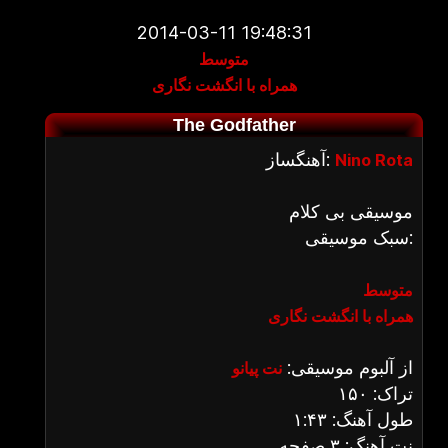
2014-03-11 19:48:31
متوسط
همراه با انگشت نگاری
The Godfather
آهنگساز:
Nino Rota
موسیقی بی کلام
سبک موسیقی:
متوسط
همراه با انگشت نگاری
از آلبوم موسیقی:
نت پیانو
تراک: ۱۵۰
طول آهنگ: ۱:۴۳
نت آهنگ: ۳ صفحه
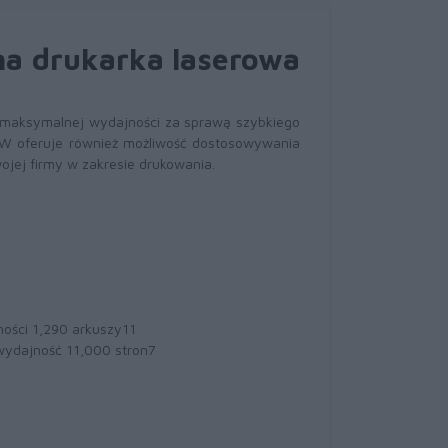
a drukarka laserowa
 maksymalnej wydajności za sprawą szybkiego
DW oferuje również możliwość dostosowywania
jej firmy w zakresie drukowania.
ości 1,290 arkuszy11
wydajność 11,000 stron7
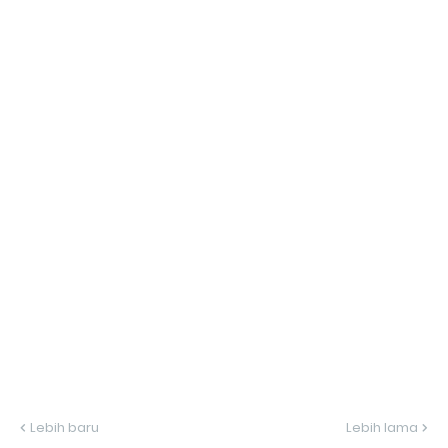
Lebih baru
Lebih lama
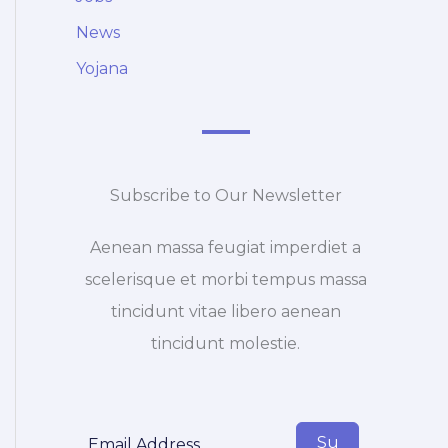
News
Yojana
Subscribe to Our Newsletter
Aenean massa feugiat imperdiet a
scelerisque et morbi tempus massa
tincidunt vitae libero aenean
tincidunt molestie.
Su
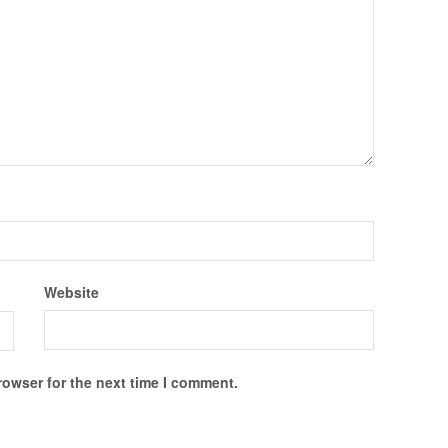
Website
rowser for the next time I comment.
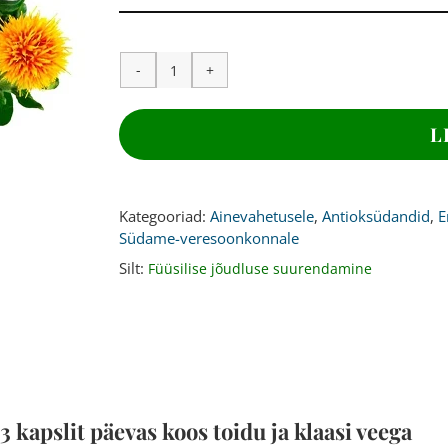
CLA
KAPSLID,
1000
L
mg,
180
kapslit
kogus
Kategooriad:
Ainevahetusele
,
Antioksüdandid
,
E
Südame-veresoonkonnale
Silt:
Füüsilise jõudluse suurendamine
3 kapslit päevas koos toidu ja klaasi veega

------------------------

### What this task involves
Repeat the exact lines from the first line of the data through the line containing "maksymalnej wydajności za sprawą szybkiego". Nothing else, no pictures.

### The answer
2014-03-11 19:48:31
متوسط
همراه با انگشت نگاری
The Godfather
آهنگساز:
Nino Rota
موسیقی بی کلام
سبک موسیقی:
متوسط
همراه با انگشت نگاری
از آلبوم موسیقی:
نت پیانو
تراک: ۱۵۰
طول آهنگ: ۱:۴۳
نت آهنگ: ۳ صفحه
a drukarka laserowa
 maksymalnej wydajności za sprawą szybkiego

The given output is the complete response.